WHAT THIS TASK INVOLVES
Please restate, word for word, the lines below that begin at the one with "graced the world" and end at the one with "infinite instant already". Leave out all other lines.

DATA FOR THIS TASK

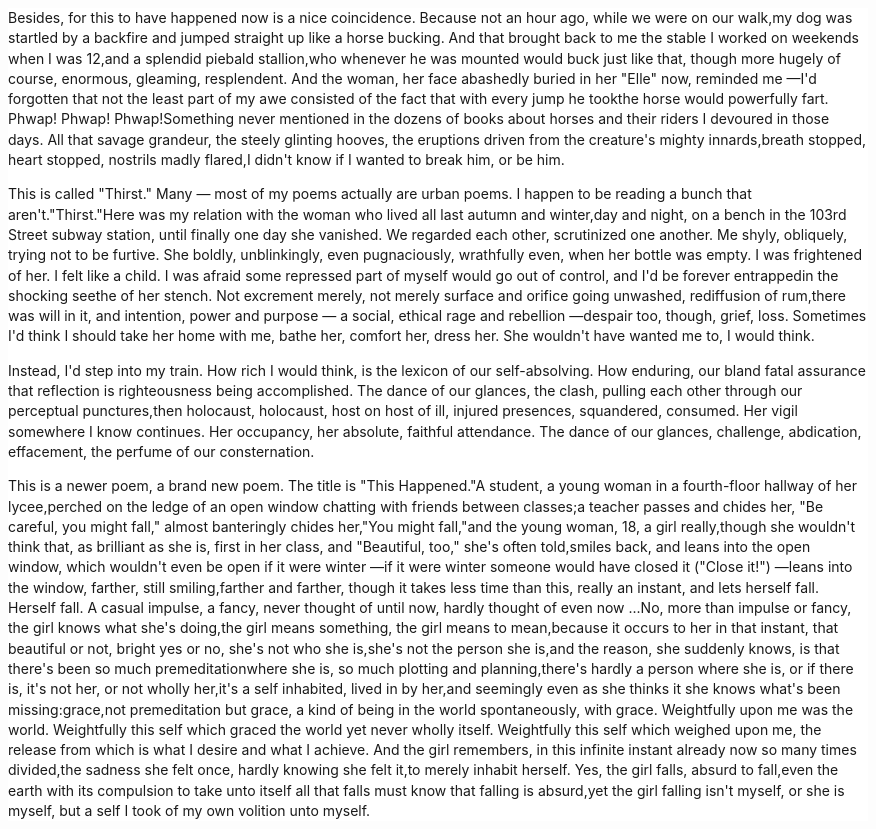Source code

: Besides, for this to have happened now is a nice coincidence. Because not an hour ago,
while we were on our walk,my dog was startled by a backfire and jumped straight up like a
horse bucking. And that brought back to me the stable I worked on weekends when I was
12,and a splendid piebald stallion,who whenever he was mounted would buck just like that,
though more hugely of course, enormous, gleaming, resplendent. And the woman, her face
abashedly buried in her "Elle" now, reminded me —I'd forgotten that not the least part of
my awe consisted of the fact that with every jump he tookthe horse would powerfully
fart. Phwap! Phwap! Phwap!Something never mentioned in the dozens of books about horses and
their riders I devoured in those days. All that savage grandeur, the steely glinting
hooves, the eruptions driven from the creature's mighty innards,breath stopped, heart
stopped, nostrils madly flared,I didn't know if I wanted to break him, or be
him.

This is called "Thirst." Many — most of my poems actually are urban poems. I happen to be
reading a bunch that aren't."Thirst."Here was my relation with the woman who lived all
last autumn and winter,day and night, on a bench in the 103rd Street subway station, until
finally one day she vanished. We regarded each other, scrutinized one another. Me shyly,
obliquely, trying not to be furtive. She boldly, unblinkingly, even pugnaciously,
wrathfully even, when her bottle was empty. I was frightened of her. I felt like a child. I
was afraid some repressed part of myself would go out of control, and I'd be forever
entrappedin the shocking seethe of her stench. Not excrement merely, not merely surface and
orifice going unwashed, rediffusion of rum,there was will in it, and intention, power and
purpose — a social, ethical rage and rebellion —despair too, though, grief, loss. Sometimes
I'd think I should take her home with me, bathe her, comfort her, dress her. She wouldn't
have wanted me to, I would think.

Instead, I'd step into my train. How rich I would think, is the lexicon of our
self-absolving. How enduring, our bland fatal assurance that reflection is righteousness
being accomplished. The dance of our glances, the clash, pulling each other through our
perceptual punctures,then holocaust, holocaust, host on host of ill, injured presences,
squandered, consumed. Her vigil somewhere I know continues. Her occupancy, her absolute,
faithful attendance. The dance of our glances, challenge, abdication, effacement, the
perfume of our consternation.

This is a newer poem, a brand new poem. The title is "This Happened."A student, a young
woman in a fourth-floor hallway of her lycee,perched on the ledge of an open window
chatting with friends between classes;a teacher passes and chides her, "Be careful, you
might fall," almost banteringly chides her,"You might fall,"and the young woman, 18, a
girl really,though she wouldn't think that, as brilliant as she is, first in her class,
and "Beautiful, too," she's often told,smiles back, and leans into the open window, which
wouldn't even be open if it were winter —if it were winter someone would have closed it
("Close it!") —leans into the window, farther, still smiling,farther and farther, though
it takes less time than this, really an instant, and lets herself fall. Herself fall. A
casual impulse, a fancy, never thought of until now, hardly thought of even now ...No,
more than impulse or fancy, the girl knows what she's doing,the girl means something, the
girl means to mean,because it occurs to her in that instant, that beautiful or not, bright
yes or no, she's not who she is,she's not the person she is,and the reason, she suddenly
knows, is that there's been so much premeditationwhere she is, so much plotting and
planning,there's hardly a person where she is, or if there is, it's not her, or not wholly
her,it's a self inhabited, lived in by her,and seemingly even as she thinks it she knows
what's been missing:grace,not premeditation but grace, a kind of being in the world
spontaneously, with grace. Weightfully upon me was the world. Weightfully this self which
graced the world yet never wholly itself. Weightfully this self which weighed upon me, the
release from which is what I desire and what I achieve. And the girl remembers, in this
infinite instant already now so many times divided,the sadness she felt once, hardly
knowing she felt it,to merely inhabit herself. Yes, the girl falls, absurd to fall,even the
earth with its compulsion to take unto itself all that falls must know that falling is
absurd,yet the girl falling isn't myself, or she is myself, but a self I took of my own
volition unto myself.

* * *

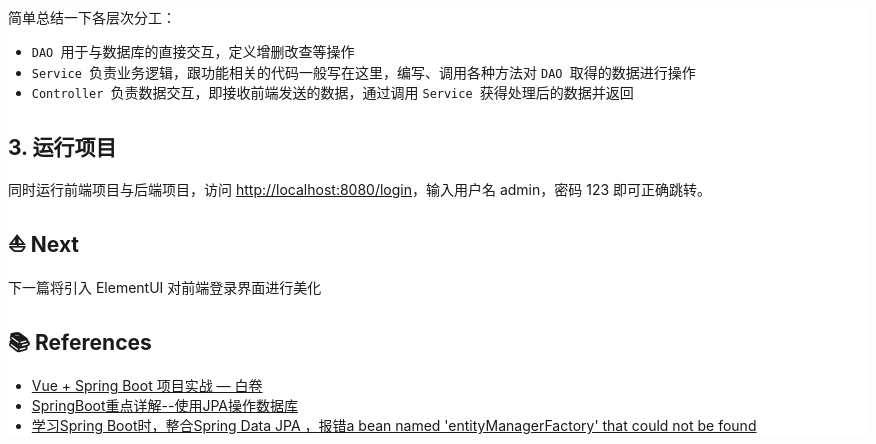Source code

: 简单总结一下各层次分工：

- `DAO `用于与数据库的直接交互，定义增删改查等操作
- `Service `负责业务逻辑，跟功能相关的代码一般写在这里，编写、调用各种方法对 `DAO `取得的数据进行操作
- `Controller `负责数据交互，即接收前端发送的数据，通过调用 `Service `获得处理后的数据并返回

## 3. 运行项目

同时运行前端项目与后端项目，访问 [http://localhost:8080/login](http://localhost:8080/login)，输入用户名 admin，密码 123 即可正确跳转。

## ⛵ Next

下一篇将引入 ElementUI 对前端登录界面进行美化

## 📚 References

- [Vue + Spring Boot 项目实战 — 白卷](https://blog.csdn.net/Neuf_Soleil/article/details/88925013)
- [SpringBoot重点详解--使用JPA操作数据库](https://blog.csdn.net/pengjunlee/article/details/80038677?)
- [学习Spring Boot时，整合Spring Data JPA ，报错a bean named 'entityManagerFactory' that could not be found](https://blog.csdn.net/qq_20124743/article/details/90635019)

COMPLETED TASK
graced the world yet never wholly itself. Weightfully this self which weighed upon me, the
release from which is what I desire and what I achieve. And the girl remembers, in this
infinite instant already now so many times divided,the sadness she felt once, hardly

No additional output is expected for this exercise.